Brincar, expressar, criar, descobrir, sem seguir planos traçados nas agendas
feitas por adultos. O ambiente educativo é construído para crescer sem amarras
e sem pressas.
Cada criança é um ser único, com a sua própria bagagem, que
dá e recebe, que aprende e ensina nessa descoberta do mundo, num crescimento
livre e em harmonia com a natureza, com tempo e espaço para aprender. É um
método que se preocupa com a alimentação e com o consumismo, investe em maior e
permanente ligação à natureza e pugna por criatividade, responsabilidade,
independência. Não há avaliação com números, há um relatório feito por todos os
professores no final do ano, valoriza-se o empenho, destaca-se o esforço.
Não há chumbos, há várias fases de desenvolvimento naturais e
salutares; e espera-se entreajuda no grupo/turma.
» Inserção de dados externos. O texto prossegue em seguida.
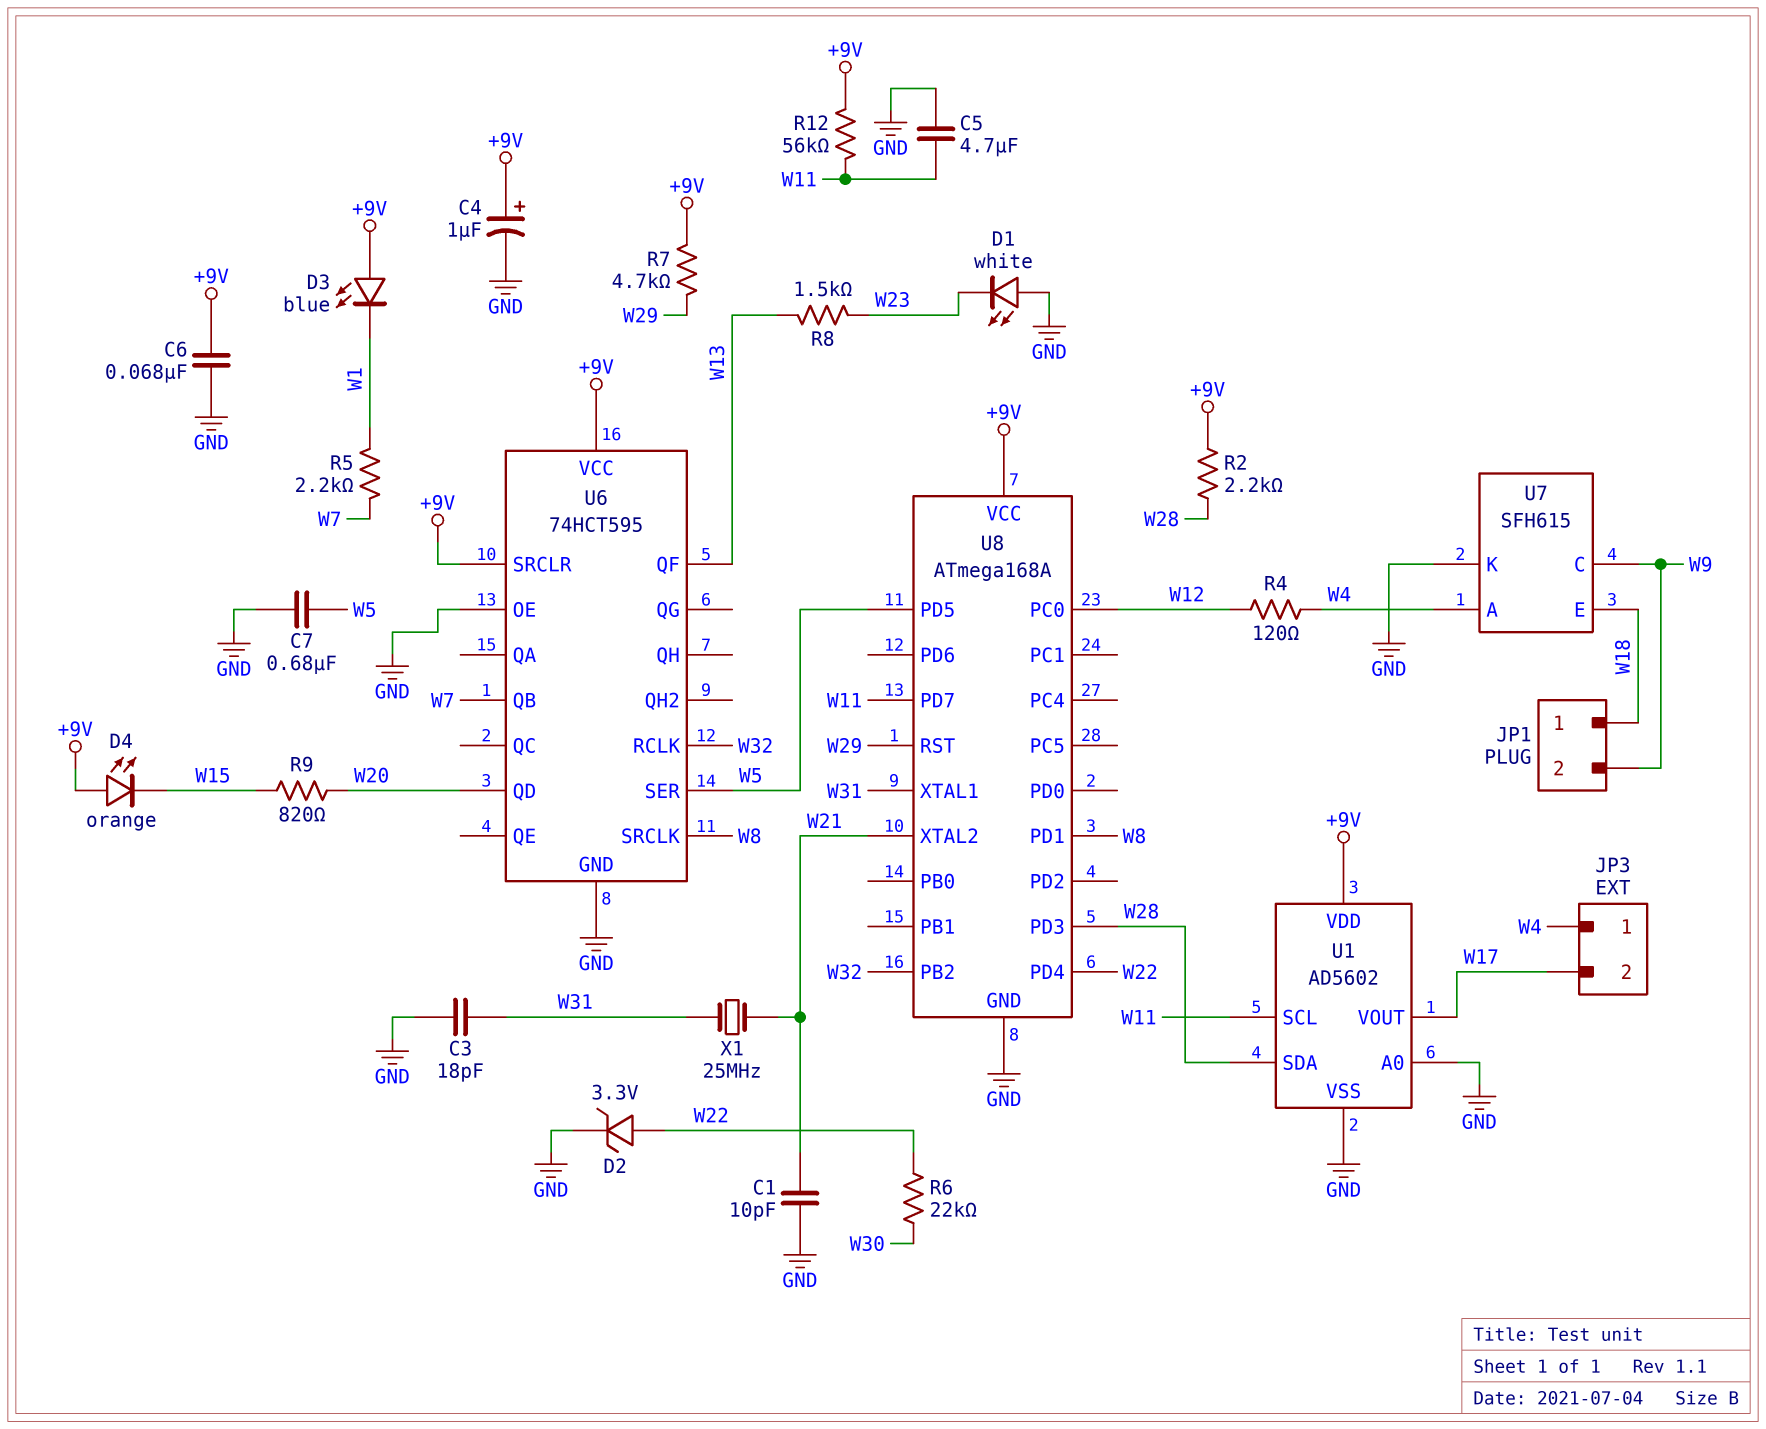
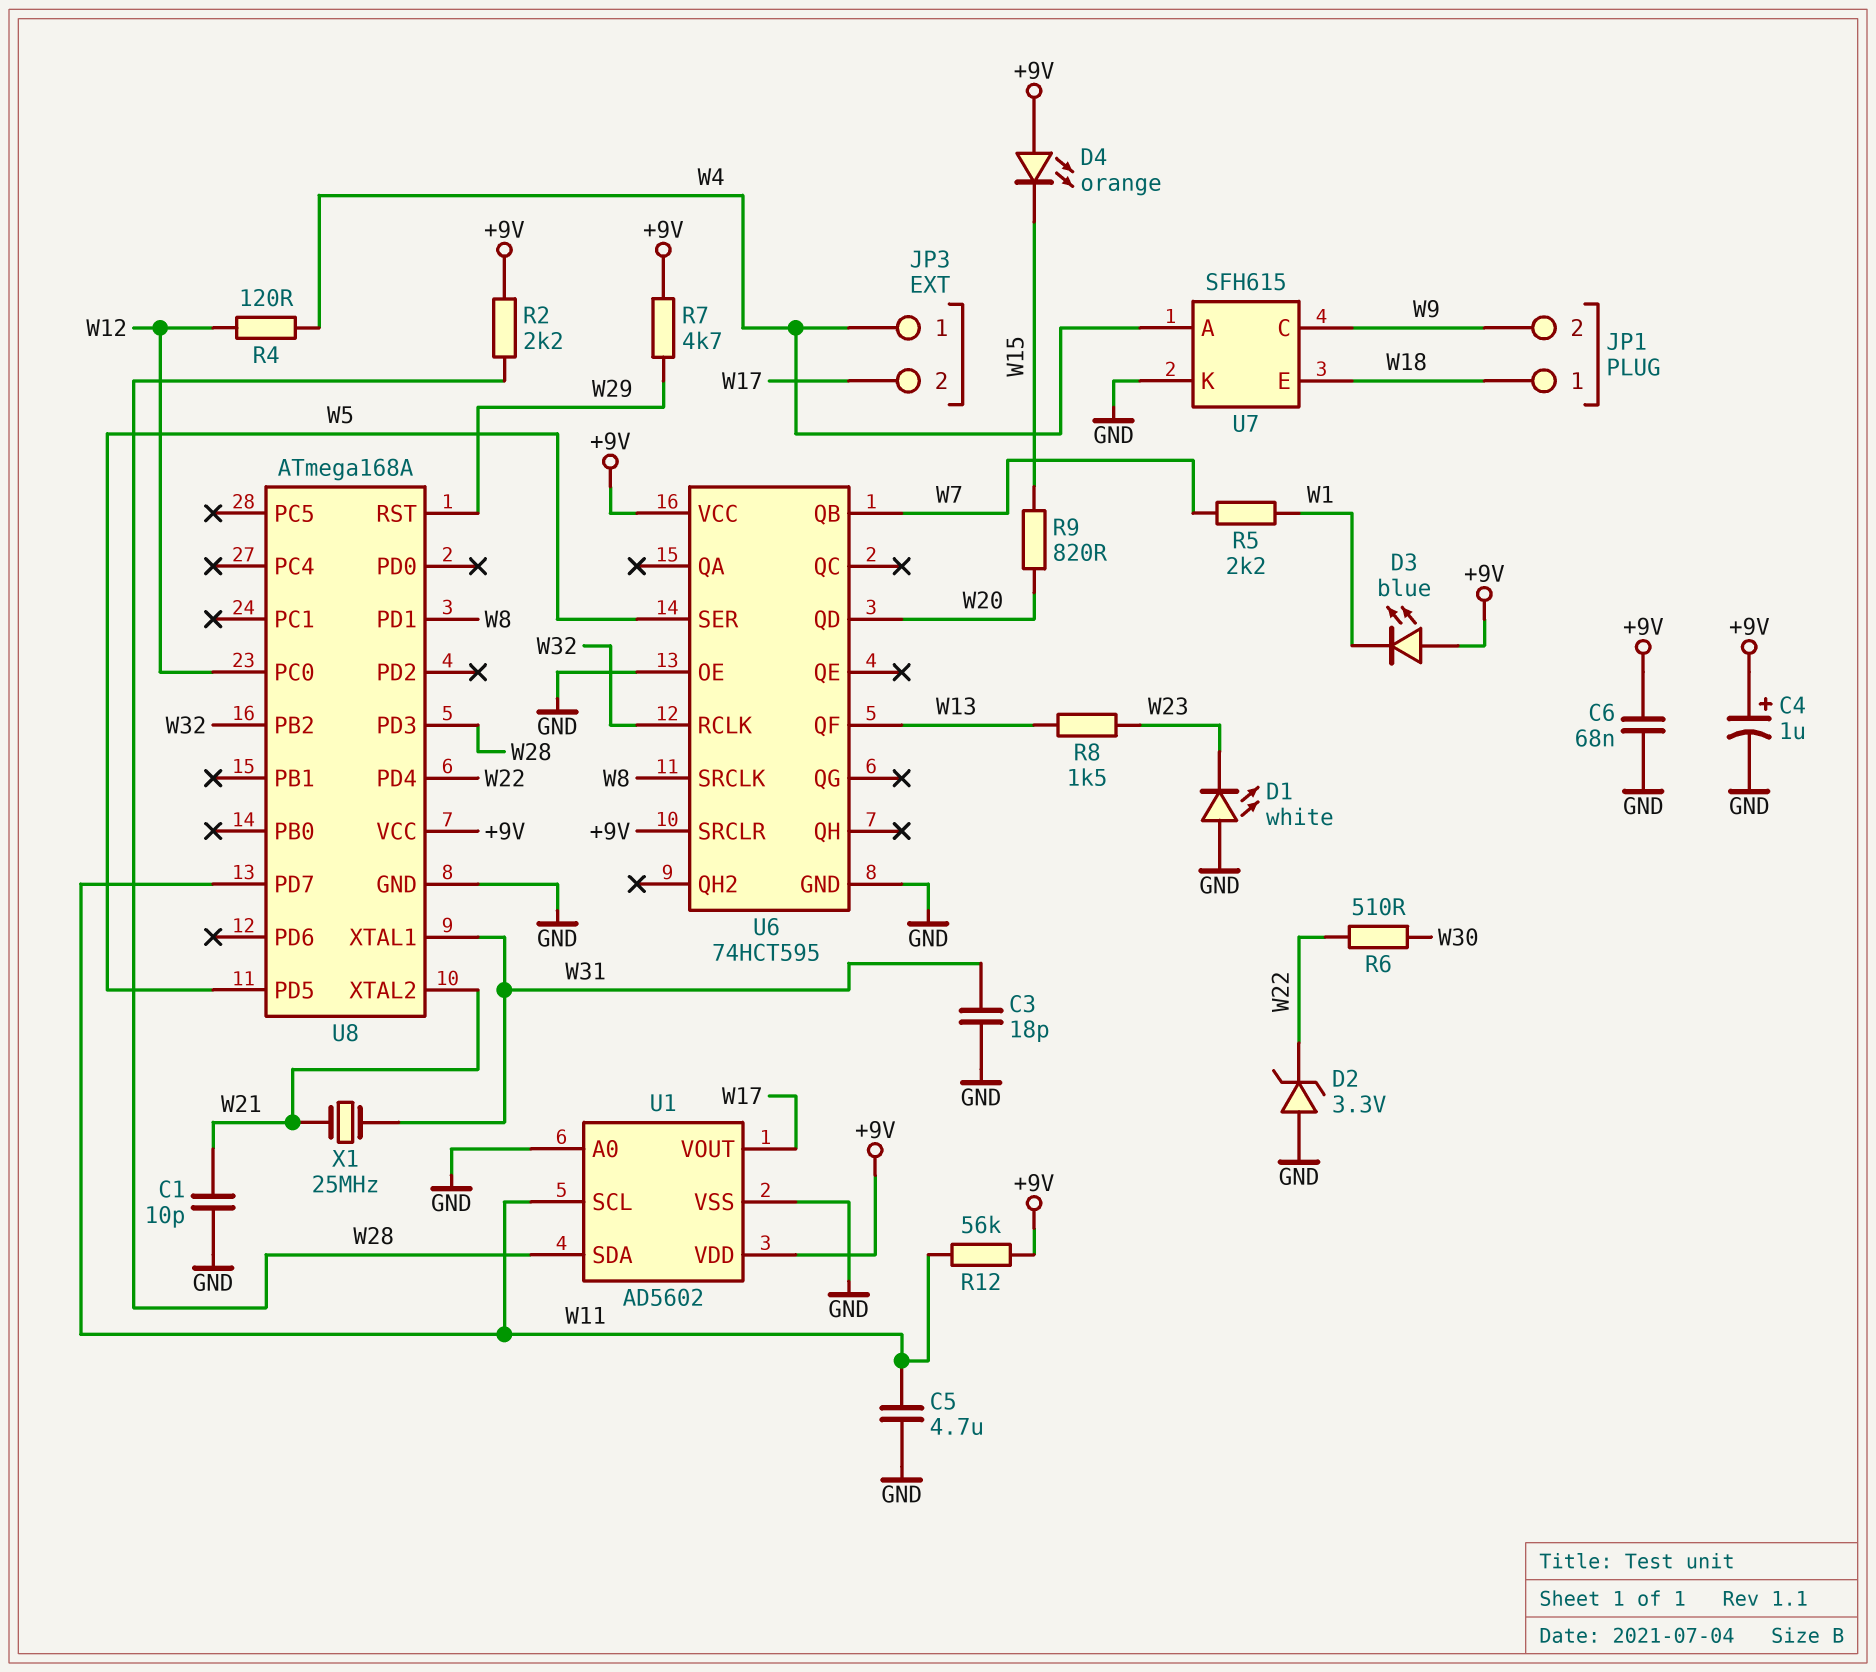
C7: 680nF (GND, W5) -> none
D2: zener 3.3V (A W22, K GND) -> zener 3.3V (A GND, K W22)
R6: 22k (W22, W30) -> 510 (W22, W30)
Aprendem-se duas línguas
desde o primeiro ano, segue-se o currículo Waldorf com as disciplinas habituais
do ensino convencional, há disciplinas individuais, os livros dos primeiros
anos são feitos pelos alunos, os temas tornam-se mais complexos no secundário.
A essência nunca se perde para desabrochar competências inatas únicas nessa
caminhada da educação, da descoberta de cada um e do mundo. A autoconsciência,
a flexibilidade cognitiva, o espírito crítico, a capacidade para preservar a
própria identidade. Todas estas componentes interessam no percurso desta
pedagogia que cultiva competências para aprendizagens contínuas ao longo da
vida. E os pais são sempre peças fundamentais neste caminho.
A Pedagogia Waldorf parte duma visão antropológica do homem
como um conjunto harmónico que abrange três
dimensões: física, anímica e espiritual. Assim,
fundamenta as práticas educativas nos valores que desenvolvem o aluno de forma
integral, isto é, associando habilidades corporais, cognitivas e emocionais.
Influenciada pelas Ciências Sociais, os seus princípios estribam-se nos
ideais da Revolução Francesa: liberdade de pensar, igualdade de
deveres e direitos e fraternidade, no respeito mútuo.
Os ciclos de aprendizagem são divididos em
septénios: de 0 a 7 anos, maturidade escolar; de 7 a 14 anos, maturidade
sexual; e, de 14 a 21 anos, maturidade social. Mas sempre com os seguintes
parâmetros: desenvolvimento integral, educação para o futuro, cooperação,
respeito mútuo e interação com a natureza.